Stored data:
*** Begin section ***
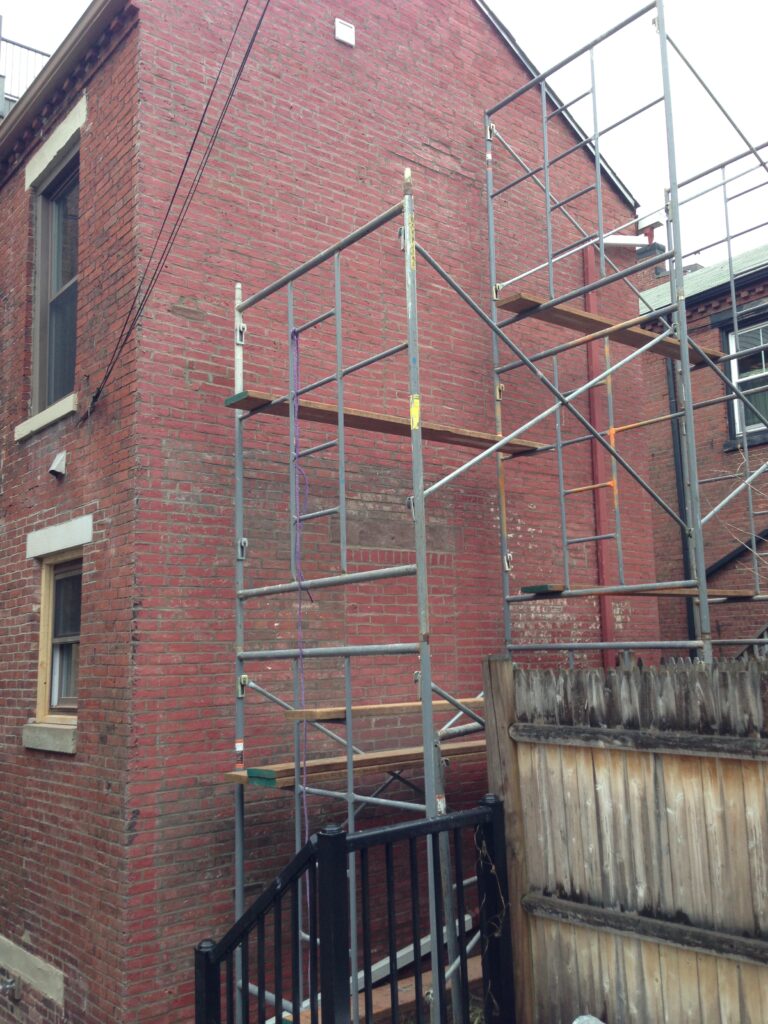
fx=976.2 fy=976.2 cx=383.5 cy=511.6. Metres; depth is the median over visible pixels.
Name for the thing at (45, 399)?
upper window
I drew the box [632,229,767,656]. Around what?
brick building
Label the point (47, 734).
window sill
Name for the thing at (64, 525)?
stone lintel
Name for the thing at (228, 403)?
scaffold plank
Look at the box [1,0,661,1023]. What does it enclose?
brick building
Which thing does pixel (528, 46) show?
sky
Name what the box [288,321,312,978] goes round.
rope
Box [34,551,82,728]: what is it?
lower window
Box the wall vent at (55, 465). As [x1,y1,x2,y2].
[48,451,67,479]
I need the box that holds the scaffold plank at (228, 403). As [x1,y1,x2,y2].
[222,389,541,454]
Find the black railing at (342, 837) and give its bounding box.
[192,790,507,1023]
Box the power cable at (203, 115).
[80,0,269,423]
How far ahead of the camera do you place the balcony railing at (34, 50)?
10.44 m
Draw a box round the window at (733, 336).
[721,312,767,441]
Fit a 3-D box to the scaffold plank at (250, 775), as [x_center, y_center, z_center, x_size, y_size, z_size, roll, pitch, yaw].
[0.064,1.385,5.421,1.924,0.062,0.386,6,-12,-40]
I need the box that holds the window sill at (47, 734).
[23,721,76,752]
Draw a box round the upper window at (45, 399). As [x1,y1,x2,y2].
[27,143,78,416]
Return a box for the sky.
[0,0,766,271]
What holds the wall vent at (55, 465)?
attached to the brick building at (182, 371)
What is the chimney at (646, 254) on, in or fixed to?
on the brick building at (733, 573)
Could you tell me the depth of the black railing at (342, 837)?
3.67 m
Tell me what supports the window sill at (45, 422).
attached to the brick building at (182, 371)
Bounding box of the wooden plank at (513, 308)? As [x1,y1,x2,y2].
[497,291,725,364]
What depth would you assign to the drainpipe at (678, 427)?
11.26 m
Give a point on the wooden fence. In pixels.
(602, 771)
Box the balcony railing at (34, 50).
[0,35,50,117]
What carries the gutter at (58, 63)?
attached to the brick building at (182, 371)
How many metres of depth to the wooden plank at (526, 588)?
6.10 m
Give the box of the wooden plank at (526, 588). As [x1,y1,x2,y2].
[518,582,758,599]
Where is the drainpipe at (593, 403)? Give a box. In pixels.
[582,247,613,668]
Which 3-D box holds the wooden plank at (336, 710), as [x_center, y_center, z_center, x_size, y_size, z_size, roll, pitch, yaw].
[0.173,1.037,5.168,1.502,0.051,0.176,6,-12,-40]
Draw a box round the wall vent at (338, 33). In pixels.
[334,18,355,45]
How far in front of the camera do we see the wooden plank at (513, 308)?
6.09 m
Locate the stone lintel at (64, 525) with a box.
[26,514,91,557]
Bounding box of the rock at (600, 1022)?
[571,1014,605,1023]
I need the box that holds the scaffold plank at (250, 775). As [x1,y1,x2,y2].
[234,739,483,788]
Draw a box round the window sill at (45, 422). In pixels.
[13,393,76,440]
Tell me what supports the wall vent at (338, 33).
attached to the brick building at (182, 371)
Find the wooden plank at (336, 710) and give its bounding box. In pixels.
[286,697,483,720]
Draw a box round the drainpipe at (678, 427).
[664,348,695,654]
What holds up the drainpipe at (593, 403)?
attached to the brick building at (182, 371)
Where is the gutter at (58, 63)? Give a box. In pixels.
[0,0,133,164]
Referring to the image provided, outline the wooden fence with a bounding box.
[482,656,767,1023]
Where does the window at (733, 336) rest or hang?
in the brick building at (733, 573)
*** End section ***
# DIRECTIONS FOR THIS TASK:
Copy out every entry above verbatim. Leave each picture out.

# ANSWER BOX:
fx=976.2 fy=976.2 cx=383.5 cy=511.6. Metres; depth is the median over visible pixels.
Name for the thing at (45, 399)?
upper window
I drew the box [632,229,767,656]. Around what?
brick building
Label the point (47, 734).
window sill
Name for the thing at (64, 525)?
stone lintel
Name for the thing at (228, 403)?
scaffold plank
Look at the box [1,0,661,1023]. What does it enclose?
brick building
Which thing does pixel (528, 46) show?
sky
Name what the box [288,321,312,978] goes round.
rope
Box [34,551,82,728]: what is it?
lower window
Box the wall vent at (55, 465). As [x1,y1,x2,y2].
[48,451,67,479]
I need the box that holds the scaffold plank at (228, 403). As [x1,y1,x2,y2].
[222,389,541,454]
Find the black railing at (342, 837) and give its bounding box.
[192,790,507,1023]
Box the power cable at (203, 115).
[80,0,269,423]
How far ahead of the camera do you place the balcony railing at (34, 50)?
10.44 m
Draw a box round the window at (733, 336).
[721,312,767,441]
Fit a 3-D box to the scaffold plank at (250, 775), as [x_center, y_center, z_center, x_size, y_size, z_size, roll, pitch, yaw].
[0.064,1.385,5.421,1.924,0.062,0.386,6,-12,-40]
I need the box that holds the window sill at (47, 734).
[23,721,76,752]
Draw a box round the upper window at (45, 399). As [x1,y1,x2,y2].
[27,143,78,416]
Return a box for the sky.
[0,0,766,271]
What holds the wall vent at (55, 465)?
attached to the brick building at (182, 371)
What is the chimney at (646, 254) on, in or fixed to?
on the brick building at (733, 573)
Could you tell me the depth of the black railing at (342, 837)?
3.67 m
Tell me what supports the window sill at (45, 422).
attached to the brick building at (182, 371)
Bounding box of the wooden plank at (513, 308)? As [x1,y1,x2,y2].
[497,291,725,364]
What depth would you assign to the drainpipe at (678, 427)?
11.26 m
Give a point on the wooden fence. In pixels.
(602, 771)
Box the balcony railing at (34, 50).
[0,35,50,117]
What carries the gutter at (58, 63)?
attached to the brick building at (182, 371)
How many metres of depth to the wooden plank at (526, 588)?
6.10 m
Give the box of the wooden plank at (526, 588). As [x1,y1,x2,y2].
[518,582,758,599]
Where is the drainpipe at (593, 403)? Give a box. In pixels.
[582,247,613,668]
Which 3-D box holds the wooden plank at (336, 710), as [x_center, y_center, z_center, x_size, y_size, z_size, roll, pitch, yaw].
[0.173,1.037,5.168,1.502,0.051,0.176,6,-12,-40]
Draw a box round the wall vent at (338, 33). In pixels.
[334,18,355,45]
How far in front of the camera do we see the wooden plank at (513, 308)?
6.09 m
Locate the stone lintel at (64, 525) with a box.
[26,514,91,557]
Bounding box of the rock at (600, 1022)?
[571,1014,605,1023]
I need the box that holds the scaffold plank at (250, 775). As [x1,y1,x2,y2].
[234,739,483,788]
Draw a box round the window sill at (45, 422). In pixels.
[13,393,76,440]
Tell me what supports the wall vent at (338, 33).
attached to the brick building at (182, 371)
Find the wooden plank at (336, 710) and give its bounding box. In pixels.
[286,697,483,720]
Draw a box round the drainpipe at (678, 427).
[664,348,695,654]
What holds up the drainpipe at (593, 403)?
attached to the brick building at (182, 371)
Where is the gutter at (58, 63)? Give a box. In pixels.
[0,0,133,164]
Referring to the image provided, outline the wooden fence with a bounding box.
[482,656,767,1023]
Where does the window at (733, 336) rest or hang?
in the brick building at (733, 573)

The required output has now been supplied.